- _Supplied material_:
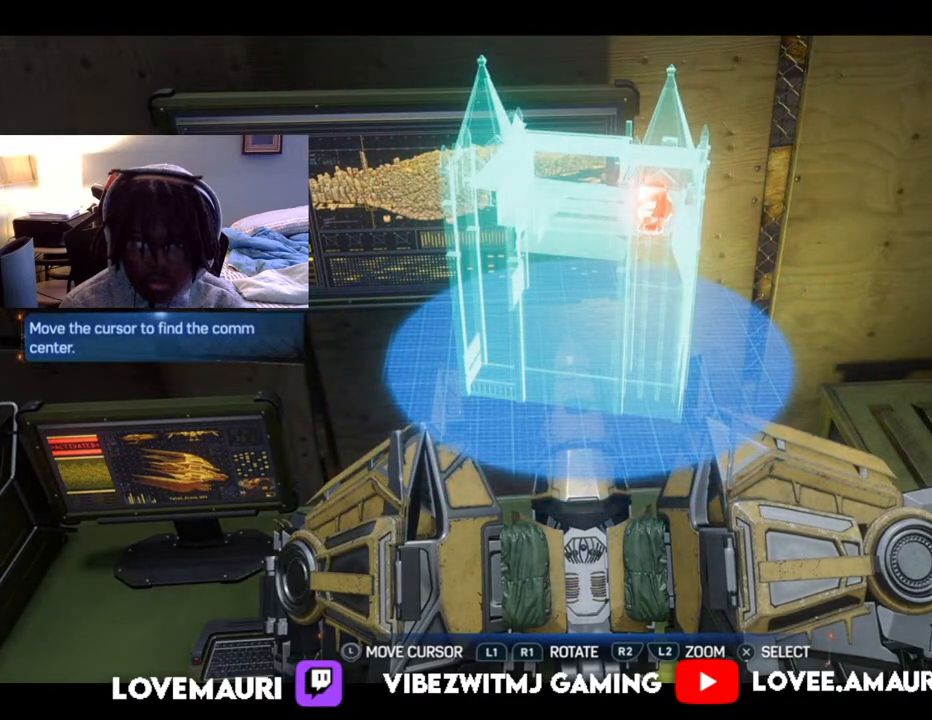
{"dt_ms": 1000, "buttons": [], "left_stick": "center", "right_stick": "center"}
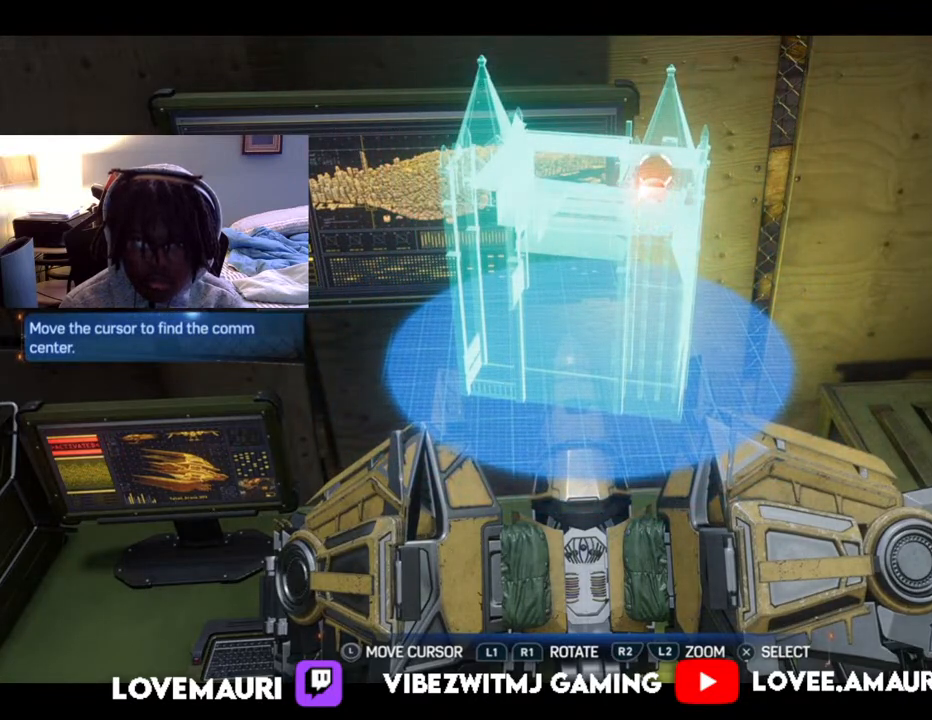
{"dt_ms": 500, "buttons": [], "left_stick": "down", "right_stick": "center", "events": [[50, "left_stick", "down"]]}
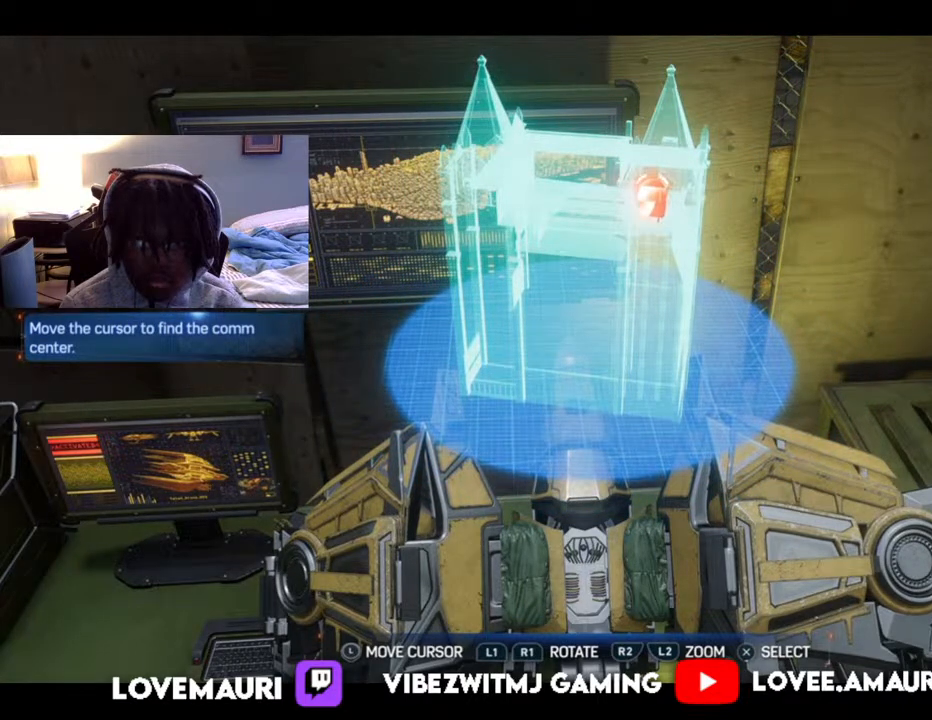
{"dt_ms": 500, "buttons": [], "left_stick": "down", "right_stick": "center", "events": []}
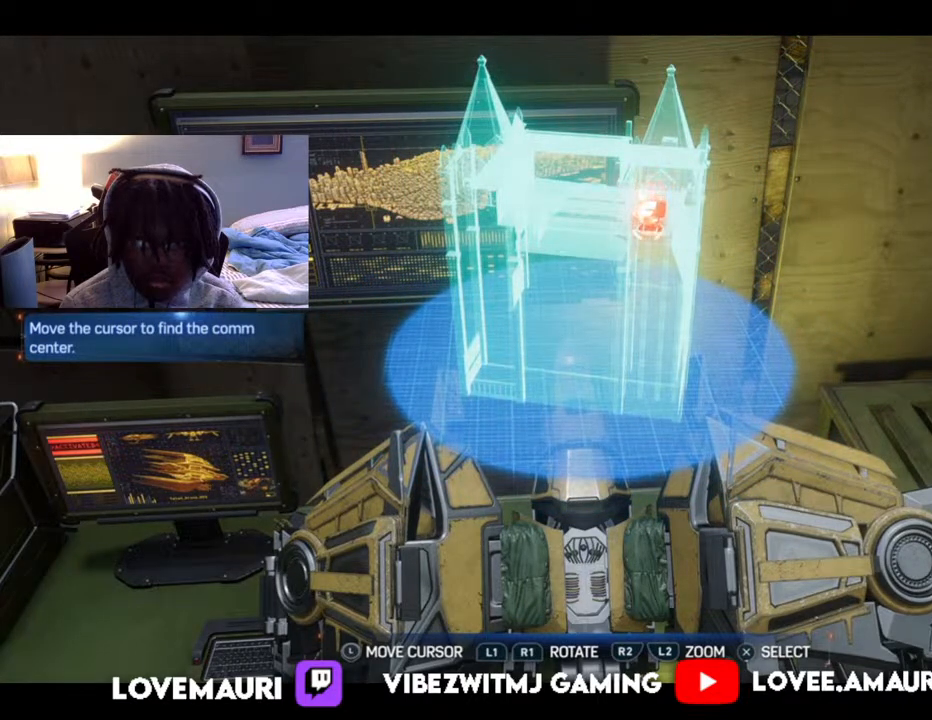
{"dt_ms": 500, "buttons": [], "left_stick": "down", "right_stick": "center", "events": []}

- _Task_: Apart from the pictures, all of the data must be duplicated exactly as shown above.

- _Solution to the problem_:
{"dt_ms": 1000, "buttons": [], "left_stick": "center", "right_stick": "center"}
{"dt_ms": 500, "buttons": [], "left_stick": "down", "right_stick": "center", "events": [[50, "left_stick", "down"]]}
{"dt_ms": 500, "buttons": [], "left_stick": "down", "right_stick": "center", "events": []}
{"dt_ms": 500, "buttons": [], "left_stick": "down", "right_stick": "center", "events": []}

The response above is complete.